Step 6 – Articles of Association/Incorporation of the Brazilian company
In this step, as in any corporate constitution, the accounting and legal advice are necessary, so that the wordings of the agreement are on based and in accordance with all the pre-established standards, in this case with more attention, since it is a company with foreign partners.
It is important that, at this stage, the following points have already been defined:
- Company’s name
- Business address to be the Brazilian company’s headquarters.
- Exact description of the company’s corporate purpose, explaining what activities the company will perform in Brazil.
- Total share capital and the participation of each partner in the company.
- Definition and nominee of who will be the company’s administrator, who must necessarily be a Brazilian that is native, naturalized or with a permanent visa in the country.
Step 7 – Registration with the Trade Board and obtention of the CNPJ
After the articles of association/incorporation are finalized and all of the signatures are collected, they must be validated by the Federal, State and Municipal Public Agencies for them to have their corporate purpose legally operating with the proper licenses and obtainment of the CNPJ number. This registration is what allows the collection of taxes and obligations.
The initial registration is done with the Trade Board, in order to open the company and, a few days later, it is possible to obtain the enrollment with the CNPJ. After this stage, there is the state registration with the Treasury Department in order to obtain the state registration number, which is common for companies with commercial and industrial activities, and authorization for issuing the invoice for the sale of products. At last, it is necessary to open the company before the municipality, where the municipal registration number will be obtained and, for service providers, the authorization to issue a service invoice is also needed.
Step 8 – Obtaining the Society’s Digital Certificate
Upon obtaining the CNPJ number, the company’s legal representative administrator will need to acquire the company’s digital e-CNPJ certificate, presenting documents such as:
- Company’s Articles of Association/Incorporation
- Two personal documents of the administrator with photo
- Proof of residence
- CNPJ card issued on the day they went to the certifiers
Step 9 – Opening a Bank Account
The required documentation varies according to each financial institution, but it is common for the bank to request all the documents that were used to establish the company, plus bank forms. It is important to know that before sending funds from abroad to Brazil, the company must have already opened said current account, as well as it must have completed the entire exchange transaction validation process, because all the financial transactions made between the foreign partner and the Brazilian company, be it investments, loans, or capitalization, need to go through the electronic records of the Central Bank of Brazil.
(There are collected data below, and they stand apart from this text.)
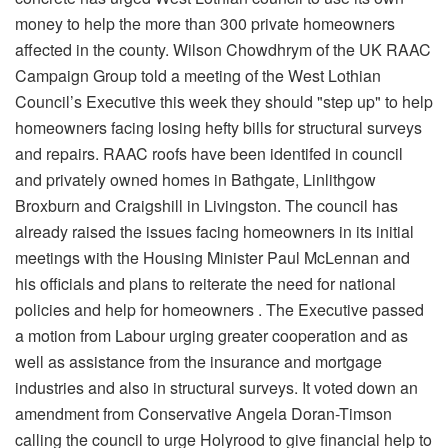
money to help the more than 300 private homeowners
affected in the county. Wilson Chowdhrym of the UK RAAC
Campaign Group told a meeting of the West Lothian
Council’s Executive this week they should "step up" to help
homeowners facing losing hefty bills for structural surveys
and repairs. RAAC roofs have been identifed in council
and privately owned homes in Bathgate, Linlithgow
Broxburn and Craigshill in Livingston. The council has
already raised the issues facing homeowners in its initial
meetings with the Housing Minister Paul McLennan and
his officials and plans to reiterate the need for national
policies and help for homeowners . The Executive passed
a motion from Labour urging greater cooperation and as
well as assistance from the insurance and mortgage
industries and also in structural surveys. It voted down an
amendment from Conservative Angela Doran-Timson
calling the council to urge Holyrood to give financial help to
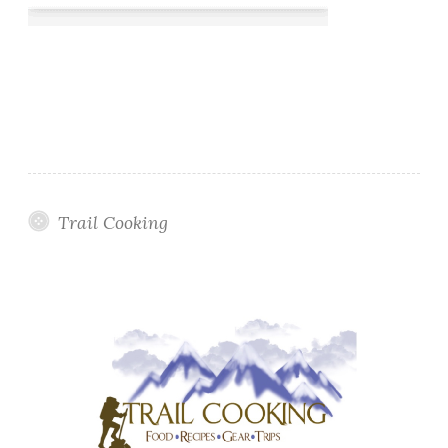
Trail Cooking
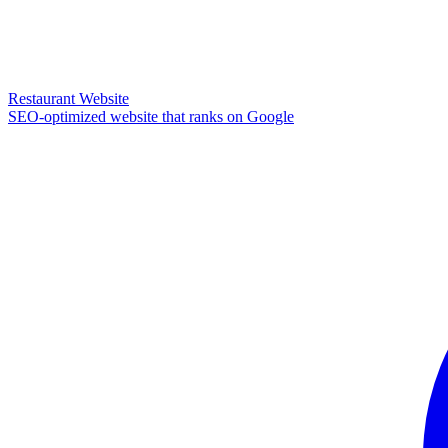
Restaurant Website
SEO-optimized website that ranks on Google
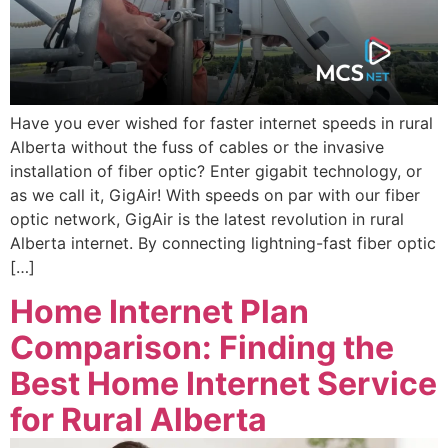
Have you ever wished for faster internet speeds in rural
Alberta without the fuss of cables or the invasive
installation of fiber optic? Enter gigabit technology, or
as we call it, GigAir! With speeds on par with our fiber
optic network, GigAir is the latest revolution in rural
Alberta internet. By connecting lightning-fast fiber optic
[…]
Home Internet Plan
Comparison: Finding the
Best Home Internet Service
for Rural Alberta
These records are regulated by the Electronic Declaratory Registration Module (RDE) and are prepared before the exchange rate is closed with the Brazilian financial institution.
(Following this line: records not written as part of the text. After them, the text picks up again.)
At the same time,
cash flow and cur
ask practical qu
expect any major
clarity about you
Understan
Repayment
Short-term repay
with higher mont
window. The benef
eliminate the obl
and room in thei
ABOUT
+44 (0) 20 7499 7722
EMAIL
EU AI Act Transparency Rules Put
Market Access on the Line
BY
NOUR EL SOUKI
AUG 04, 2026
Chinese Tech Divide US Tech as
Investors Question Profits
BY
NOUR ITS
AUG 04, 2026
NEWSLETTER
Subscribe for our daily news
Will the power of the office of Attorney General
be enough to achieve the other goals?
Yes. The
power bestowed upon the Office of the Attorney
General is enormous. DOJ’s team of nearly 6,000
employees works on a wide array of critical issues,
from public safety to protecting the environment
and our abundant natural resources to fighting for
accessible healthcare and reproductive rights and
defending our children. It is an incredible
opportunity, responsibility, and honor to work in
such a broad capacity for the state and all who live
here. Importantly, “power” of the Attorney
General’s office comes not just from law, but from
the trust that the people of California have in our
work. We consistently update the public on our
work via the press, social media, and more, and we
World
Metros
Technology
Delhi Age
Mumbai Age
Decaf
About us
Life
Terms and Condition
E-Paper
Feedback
Obviously, after the company is incorporated, there are other steps that need to be observed, mainly for mandatory licenses to perform the company’s activities.
After the corporate constitution part is finished, the attention goes towards to the labor and tax part, because even a company without any type of movement needs to have an accountant to send the tax information to the Tax Authorities, otherwise, they would already have tax contingency and it would be a surprise to know that there are fines to pay if you hire an accounting consultancy only when the company starts its operations.